Alise.
I am happy to talk and I am (I think) 14 hours ahead.
Obviously, we proved that the translations were fine and tested the maintenance and housekeeping scripts (we use a menu for Ops rather than the GUI).
Our setup is to have one Cloverleaf site for each hospital site/application and we have one PAS application and three LAB applications sending information to Cloverleaf.

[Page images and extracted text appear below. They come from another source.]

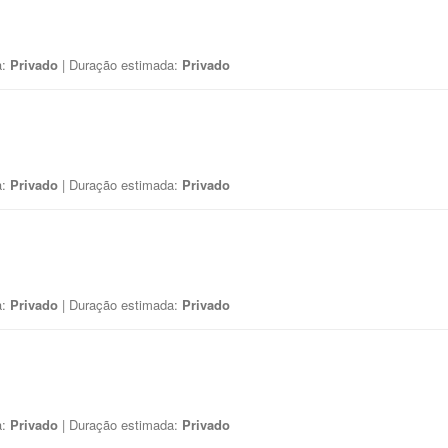
a:
Privado
| Duração estimada:
Privado
a:
Privado
| Duração estimada:
Privado
a:
Privado
| Duração estimada:
Privado
a:
Privado
| Duração estimada:
Privado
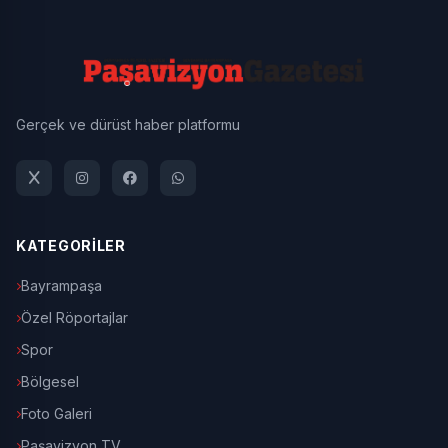
Gerçek ve dürüst haber platformu
KATEGORİLER
Bayrampaşa
Özel Röportajlar
Spor
Bölgesel
Foto Galeri
Paşavizyon TV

In essence, the business wanted the ability to backout if required and we did not want to be changing NetConfigs ‘on-the-fly’. The business wanted to leave the applications communication until we had been on-line on the new server for one week and then perform migration. This would avoid the migration relying on other support groups/vendors.
The solution was to create Cloverleaf ‘pipe’ and ‘crossover’ sites…
Pipe
A pipe site sits on the ‘old’ server and connects to the new servers ‘real’ Cloverleaf site. The pipe site performed NO processing and just communicated messages to the real site and ACKs back from the real site to the application (we logged message control IDs through which is our ‘standard’).
We used pipe sites for all applications that connected (TCP) with the application as the client.
When one of these applications migrated to the new server, the pipe site was turned off (obviously making sure all messages flowed through)
Crossover
The crossover sites connected to a Cloverleaf ‘data receiving’ site (PAS and LABS) and communicated messages to the other server.
When an an application was migrated, the cross over threads were turned off.
I created scripts to automatically create the cross over sites and, as we had control of the PAS communications, we only needed a few pipe sites which we manually created.
I also created the scripts, called from a web page, to perform the migrations etc.